Dataset content |
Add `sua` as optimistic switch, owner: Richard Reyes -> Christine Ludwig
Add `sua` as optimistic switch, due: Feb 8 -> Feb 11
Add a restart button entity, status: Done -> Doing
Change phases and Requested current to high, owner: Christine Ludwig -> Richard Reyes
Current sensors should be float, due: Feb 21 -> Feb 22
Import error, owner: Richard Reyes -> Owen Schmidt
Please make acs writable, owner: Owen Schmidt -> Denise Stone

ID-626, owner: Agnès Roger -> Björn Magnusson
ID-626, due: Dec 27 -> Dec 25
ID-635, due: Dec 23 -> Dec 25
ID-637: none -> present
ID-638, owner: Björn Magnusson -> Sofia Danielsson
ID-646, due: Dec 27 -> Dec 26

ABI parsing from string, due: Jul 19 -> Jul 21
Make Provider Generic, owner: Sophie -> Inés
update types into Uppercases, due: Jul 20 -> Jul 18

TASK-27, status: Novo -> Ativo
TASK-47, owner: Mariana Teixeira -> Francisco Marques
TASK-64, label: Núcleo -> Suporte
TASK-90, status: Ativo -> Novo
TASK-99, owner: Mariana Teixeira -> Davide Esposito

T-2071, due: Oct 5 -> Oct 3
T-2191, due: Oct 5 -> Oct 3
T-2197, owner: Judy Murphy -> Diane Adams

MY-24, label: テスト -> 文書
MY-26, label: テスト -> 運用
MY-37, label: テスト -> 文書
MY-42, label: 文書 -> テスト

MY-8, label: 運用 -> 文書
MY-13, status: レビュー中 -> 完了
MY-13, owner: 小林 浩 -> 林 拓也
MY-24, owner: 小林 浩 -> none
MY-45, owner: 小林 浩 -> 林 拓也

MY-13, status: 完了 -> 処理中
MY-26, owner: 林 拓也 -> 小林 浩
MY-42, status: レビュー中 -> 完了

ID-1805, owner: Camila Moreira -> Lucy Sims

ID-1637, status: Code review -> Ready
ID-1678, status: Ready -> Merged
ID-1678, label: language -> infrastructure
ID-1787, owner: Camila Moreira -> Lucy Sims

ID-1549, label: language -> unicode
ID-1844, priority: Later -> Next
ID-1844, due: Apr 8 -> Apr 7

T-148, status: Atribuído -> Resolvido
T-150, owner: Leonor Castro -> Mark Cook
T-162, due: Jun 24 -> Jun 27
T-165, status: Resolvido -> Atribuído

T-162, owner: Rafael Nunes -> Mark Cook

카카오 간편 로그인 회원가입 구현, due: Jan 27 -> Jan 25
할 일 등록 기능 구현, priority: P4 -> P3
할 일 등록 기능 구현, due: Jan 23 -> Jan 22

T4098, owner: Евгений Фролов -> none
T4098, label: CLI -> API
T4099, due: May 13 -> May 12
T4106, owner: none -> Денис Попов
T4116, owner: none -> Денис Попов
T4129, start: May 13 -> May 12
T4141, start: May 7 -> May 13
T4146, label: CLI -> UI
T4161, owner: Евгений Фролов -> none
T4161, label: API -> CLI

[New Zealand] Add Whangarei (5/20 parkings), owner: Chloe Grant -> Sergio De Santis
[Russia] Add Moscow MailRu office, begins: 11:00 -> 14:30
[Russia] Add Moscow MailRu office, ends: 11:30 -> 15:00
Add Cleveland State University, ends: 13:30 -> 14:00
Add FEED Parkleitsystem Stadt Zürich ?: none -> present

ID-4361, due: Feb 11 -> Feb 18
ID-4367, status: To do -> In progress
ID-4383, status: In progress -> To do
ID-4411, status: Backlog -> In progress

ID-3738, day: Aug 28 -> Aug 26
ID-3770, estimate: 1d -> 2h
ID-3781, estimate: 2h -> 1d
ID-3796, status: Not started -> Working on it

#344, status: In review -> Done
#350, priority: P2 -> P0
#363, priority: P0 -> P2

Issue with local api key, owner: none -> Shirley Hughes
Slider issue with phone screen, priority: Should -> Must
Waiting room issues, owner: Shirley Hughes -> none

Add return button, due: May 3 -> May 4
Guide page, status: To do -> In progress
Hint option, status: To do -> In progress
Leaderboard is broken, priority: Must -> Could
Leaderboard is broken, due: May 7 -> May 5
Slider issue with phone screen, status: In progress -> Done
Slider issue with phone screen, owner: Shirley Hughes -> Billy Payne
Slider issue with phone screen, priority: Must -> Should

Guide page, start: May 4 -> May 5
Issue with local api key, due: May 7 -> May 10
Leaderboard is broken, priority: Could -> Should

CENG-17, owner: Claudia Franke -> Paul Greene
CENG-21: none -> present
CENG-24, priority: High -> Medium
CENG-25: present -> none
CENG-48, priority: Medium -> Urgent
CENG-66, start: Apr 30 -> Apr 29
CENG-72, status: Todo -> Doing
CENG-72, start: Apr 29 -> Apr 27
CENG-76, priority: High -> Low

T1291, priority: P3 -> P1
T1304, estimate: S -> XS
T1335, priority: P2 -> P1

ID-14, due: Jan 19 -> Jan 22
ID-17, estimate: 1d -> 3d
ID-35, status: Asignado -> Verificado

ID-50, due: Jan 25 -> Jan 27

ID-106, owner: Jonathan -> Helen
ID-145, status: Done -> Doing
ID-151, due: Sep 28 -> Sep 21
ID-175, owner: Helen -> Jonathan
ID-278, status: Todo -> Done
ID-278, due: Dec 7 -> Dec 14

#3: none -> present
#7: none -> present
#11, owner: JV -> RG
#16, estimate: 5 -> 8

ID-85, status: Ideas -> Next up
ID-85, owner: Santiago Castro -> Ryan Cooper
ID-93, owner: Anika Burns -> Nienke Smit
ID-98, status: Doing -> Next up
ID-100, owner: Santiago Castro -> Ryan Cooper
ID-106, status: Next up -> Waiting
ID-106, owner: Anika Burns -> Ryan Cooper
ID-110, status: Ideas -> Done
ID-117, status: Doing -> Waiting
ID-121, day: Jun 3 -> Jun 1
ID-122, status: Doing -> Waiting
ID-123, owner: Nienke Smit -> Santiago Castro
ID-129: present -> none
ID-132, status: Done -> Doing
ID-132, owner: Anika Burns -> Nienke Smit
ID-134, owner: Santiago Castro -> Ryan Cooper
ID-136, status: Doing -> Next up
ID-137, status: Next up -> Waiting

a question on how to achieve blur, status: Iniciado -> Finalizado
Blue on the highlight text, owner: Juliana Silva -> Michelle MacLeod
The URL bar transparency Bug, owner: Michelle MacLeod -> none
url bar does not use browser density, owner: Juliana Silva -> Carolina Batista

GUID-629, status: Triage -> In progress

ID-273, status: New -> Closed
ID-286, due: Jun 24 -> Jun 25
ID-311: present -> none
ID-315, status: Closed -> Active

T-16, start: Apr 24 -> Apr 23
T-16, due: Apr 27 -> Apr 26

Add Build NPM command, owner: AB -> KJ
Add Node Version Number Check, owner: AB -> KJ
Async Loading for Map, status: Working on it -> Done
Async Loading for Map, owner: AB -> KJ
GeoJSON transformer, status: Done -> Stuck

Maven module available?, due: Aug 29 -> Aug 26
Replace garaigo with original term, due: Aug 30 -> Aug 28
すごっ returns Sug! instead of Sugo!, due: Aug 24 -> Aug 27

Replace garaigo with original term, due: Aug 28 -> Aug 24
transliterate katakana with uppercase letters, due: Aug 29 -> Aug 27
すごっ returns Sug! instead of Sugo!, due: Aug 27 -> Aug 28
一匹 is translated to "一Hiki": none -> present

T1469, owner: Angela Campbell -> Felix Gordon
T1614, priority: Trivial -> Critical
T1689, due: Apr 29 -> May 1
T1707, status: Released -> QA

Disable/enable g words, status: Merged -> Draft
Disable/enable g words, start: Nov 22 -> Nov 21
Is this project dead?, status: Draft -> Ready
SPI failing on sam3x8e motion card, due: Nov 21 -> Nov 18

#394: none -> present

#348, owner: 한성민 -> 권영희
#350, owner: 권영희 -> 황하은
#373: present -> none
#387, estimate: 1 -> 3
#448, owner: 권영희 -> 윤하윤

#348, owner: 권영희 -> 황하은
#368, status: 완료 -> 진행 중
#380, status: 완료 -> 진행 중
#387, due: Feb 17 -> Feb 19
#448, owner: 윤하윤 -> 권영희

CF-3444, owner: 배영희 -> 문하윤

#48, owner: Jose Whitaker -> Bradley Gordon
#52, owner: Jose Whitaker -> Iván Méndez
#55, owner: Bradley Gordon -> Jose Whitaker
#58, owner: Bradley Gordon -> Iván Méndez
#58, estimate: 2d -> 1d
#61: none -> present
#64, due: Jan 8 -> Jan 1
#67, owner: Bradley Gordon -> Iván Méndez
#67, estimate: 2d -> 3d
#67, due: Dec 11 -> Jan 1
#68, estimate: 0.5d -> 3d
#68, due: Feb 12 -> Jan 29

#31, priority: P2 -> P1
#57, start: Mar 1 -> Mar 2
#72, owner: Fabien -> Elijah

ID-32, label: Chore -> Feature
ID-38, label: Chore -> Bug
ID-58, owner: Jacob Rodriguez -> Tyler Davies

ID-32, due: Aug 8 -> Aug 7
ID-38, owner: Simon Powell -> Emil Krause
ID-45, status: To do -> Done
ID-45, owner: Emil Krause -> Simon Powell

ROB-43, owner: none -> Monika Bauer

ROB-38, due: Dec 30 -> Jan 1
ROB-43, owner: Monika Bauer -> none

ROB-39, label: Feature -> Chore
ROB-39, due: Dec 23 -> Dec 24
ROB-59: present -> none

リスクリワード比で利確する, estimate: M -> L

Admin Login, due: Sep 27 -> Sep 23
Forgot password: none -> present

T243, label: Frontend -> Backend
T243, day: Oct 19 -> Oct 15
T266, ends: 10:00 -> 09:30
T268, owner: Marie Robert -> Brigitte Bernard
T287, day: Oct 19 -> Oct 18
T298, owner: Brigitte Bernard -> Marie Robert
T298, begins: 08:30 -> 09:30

What the exercise asks | Could you copy exactly the lines from the first line of the records above through the line containing "Import error, owner: Richard", both included, and nothing else?

Exercise solution |
Add `sua` as optimistic switch, owner: Richard Reyes -> Christine Ludwig
Add `sua` as optimistic switch, due: Feb 8 -> Feb 11
Add a restart button entity, status: Done -> Doing
Change phases and Requested current to high, owner: Christine Ludwig -> Richard Reyes
Current sensors should be float, due: Feb 21 -> Feb 22
Import error, owner: Richard Reyes -> Owen Schmidt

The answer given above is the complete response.